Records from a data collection

§

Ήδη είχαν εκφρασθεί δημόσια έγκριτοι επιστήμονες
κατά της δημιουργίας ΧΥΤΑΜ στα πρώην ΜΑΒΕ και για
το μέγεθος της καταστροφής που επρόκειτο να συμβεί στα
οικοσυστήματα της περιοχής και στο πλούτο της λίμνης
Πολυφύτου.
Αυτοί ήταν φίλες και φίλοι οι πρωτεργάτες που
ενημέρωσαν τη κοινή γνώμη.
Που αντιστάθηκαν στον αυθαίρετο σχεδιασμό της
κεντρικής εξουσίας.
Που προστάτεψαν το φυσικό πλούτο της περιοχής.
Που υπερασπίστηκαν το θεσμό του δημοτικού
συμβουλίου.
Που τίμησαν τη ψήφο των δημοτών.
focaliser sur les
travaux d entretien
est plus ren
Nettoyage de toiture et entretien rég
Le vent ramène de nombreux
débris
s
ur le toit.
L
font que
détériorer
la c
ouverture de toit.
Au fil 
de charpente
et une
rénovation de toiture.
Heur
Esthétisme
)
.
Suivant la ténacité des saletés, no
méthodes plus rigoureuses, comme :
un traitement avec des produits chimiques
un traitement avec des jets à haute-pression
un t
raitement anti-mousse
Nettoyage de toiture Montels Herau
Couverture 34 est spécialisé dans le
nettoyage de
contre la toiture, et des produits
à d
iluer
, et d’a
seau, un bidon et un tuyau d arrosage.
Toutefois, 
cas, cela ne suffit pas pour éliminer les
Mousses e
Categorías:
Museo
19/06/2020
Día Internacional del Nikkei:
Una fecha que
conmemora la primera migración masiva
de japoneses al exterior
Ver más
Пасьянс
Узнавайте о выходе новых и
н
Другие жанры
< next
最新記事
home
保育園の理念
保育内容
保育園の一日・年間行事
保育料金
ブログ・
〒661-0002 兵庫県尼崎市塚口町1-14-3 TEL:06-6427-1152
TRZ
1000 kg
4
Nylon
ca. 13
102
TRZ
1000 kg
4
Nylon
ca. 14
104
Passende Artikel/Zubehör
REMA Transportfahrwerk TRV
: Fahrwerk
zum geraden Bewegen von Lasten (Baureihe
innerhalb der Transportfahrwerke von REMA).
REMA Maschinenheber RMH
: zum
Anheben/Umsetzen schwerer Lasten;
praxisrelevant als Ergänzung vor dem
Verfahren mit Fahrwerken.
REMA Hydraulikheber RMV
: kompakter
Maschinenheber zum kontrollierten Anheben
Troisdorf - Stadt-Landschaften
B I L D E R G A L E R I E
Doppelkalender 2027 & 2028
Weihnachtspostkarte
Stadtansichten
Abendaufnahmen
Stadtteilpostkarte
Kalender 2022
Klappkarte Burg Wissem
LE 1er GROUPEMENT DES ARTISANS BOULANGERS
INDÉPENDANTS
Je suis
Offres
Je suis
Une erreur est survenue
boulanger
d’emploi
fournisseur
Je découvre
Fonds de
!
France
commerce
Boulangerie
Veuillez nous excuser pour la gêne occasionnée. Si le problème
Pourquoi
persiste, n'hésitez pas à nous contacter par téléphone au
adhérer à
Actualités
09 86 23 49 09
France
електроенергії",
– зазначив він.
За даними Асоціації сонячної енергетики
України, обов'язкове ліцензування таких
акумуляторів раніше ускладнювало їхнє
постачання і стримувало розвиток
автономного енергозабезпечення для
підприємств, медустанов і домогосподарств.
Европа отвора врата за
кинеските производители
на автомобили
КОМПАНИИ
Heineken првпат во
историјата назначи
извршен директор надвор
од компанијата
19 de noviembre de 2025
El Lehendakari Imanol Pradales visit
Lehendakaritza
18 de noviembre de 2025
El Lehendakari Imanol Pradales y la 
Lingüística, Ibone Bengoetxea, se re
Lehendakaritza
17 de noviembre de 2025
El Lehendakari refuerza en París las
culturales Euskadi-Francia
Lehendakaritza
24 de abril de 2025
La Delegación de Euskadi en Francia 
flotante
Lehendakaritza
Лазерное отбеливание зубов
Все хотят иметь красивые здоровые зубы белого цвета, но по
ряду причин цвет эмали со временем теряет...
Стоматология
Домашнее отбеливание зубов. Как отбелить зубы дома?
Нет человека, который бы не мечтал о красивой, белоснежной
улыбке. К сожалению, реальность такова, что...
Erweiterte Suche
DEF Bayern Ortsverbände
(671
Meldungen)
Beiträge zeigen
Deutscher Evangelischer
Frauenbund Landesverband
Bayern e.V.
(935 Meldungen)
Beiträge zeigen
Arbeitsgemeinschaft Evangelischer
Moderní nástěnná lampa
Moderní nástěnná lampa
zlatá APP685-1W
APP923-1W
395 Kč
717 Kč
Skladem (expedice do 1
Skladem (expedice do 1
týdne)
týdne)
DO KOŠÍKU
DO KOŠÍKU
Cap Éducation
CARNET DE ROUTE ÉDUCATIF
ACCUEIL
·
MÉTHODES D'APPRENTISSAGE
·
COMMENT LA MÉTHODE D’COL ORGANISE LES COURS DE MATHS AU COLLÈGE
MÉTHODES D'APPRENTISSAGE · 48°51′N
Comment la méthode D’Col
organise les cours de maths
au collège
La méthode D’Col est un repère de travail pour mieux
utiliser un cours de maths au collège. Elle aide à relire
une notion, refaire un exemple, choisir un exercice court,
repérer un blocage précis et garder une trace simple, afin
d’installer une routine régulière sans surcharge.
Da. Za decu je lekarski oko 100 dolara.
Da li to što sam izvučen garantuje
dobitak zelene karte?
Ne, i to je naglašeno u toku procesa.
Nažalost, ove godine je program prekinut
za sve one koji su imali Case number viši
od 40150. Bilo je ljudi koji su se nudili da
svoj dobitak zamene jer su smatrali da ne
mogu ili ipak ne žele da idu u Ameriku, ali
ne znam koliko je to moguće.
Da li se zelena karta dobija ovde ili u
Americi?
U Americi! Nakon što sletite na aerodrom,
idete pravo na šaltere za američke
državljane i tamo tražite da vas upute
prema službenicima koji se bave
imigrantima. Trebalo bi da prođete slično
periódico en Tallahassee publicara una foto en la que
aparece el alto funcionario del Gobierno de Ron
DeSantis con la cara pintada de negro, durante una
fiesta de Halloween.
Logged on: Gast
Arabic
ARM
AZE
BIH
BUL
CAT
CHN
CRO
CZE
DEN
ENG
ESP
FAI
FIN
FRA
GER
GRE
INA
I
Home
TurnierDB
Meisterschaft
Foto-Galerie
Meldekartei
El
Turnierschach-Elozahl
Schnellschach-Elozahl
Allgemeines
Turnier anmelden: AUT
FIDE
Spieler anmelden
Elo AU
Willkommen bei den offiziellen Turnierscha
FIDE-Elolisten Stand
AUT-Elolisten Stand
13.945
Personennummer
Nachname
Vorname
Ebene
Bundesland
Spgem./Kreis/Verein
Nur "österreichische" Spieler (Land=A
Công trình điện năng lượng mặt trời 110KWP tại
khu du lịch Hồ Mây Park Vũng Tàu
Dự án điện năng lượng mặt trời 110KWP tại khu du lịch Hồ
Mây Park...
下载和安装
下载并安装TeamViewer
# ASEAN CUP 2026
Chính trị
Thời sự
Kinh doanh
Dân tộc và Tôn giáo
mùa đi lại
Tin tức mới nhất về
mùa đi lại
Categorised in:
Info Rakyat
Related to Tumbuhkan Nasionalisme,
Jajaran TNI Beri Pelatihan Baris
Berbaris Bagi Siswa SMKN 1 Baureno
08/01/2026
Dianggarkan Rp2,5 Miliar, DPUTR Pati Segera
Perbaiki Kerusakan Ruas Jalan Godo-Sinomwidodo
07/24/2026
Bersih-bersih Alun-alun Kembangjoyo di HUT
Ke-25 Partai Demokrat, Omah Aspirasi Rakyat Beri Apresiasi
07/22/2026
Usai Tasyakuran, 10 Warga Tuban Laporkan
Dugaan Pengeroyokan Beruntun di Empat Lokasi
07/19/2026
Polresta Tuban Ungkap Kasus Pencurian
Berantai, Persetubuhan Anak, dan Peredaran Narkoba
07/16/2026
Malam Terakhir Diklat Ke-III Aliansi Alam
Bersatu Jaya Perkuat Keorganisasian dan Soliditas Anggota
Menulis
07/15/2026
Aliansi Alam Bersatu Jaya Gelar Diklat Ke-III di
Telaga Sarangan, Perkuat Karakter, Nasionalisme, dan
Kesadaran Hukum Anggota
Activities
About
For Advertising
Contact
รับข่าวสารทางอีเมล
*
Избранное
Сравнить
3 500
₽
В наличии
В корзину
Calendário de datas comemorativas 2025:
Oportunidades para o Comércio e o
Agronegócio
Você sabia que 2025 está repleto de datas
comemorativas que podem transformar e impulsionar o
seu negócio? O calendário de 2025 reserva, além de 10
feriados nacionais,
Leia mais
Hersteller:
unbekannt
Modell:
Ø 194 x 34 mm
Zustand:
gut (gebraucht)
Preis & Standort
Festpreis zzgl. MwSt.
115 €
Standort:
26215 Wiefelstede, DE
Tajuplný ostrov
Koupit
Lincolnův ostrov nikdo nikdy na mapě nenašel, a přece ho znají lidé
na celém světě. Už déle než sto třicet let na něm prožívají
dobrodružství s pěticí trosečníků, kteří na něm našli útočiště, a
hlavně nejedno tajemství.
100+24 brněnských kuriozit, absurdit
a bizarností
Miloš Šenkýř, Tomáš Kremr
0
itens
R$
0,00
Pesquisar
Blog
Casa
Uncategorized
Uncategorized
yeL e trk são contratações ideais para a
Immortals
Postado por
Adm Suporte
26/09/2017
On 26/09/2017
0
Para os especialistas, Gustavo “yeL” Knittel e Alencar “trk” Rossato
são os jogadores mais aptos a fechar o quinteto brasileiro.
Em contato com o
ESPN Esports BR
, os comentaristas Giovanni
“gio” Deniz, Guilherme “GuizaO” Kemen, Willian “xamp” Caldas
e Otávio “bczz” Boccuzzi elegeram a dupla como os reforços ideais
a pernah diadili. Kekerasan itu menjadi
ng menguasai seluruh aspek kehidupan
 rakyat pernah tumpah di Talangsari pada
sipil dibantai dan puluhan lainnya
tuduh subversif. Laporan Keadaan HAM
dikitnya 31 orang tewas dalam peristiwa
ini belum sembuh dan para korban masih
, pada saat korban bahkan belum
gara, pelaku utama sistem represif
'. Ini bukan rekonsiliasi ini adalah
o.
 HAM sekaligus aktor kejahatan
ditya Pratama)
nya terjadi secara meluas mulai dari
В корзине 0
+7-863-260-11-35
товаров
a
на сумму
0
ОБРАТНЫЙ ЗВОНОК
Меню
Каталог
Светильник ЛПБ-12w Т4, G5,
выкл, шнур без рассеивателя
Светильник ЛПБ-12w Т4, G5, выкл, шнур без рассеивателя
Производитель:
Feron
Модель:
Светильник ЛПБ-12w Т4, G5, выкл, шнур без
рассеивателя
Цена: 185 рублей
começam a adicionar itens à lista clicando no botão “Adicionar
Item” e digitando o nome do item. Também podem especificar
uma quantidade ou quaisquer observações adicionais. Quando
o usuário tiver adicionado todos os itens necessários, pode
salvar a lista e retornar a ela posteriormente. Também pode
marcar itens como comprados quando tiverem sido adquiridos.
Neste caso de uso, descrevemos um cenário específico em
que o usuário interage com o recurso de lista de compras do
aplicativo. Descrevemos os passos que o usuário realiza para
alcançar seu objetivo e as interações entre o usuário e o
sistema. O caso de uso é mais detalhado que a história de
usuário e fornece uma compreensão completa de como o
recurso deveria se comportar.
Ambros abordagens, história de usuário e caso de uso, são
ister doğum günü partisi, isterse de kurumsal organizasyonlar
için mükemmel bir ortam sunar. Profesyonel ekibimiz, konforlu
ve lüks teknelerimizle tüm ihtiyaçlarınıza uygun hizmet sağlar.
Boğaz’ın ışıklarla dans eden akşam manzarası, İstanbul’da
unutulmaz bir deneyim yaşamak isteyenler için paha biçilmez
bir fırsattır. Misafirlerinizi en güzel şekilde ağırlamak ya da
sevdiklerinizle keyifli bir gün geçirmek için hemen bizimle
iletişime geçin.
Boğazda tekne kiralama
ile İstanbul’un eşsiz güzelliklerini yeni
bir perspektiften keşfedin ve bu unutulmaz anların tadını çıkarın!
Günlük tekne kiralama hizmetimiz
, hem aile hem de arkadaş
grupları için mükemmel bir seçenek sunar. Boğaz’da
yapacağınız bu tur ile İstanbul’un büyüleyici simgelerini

§

▶ _Directions for this task_:
Return the entries exactly through the "ενημέρωσαν τη κοινή γνώμη." line.

▶ _Answer to this task_:
Ήδη είχαν εκφρασθεί δημόσια έγκριτοι επιστήμονες
κατά της δημιουργίας ΧΥΤΑΜ στα πρώην ΜΑΒΕ και για
το μέγεθος της καταστροφής που επρόκειτο να συμβεί στα
οικοσυστήματα της περιοχής και στο πλούτο της λίμνης
Πολυφύτου.
Αυτοί ήταν φίλες και φίλοι οι πρωτεργάτες που
ενημέρωσαν τη κοινή γνώμη.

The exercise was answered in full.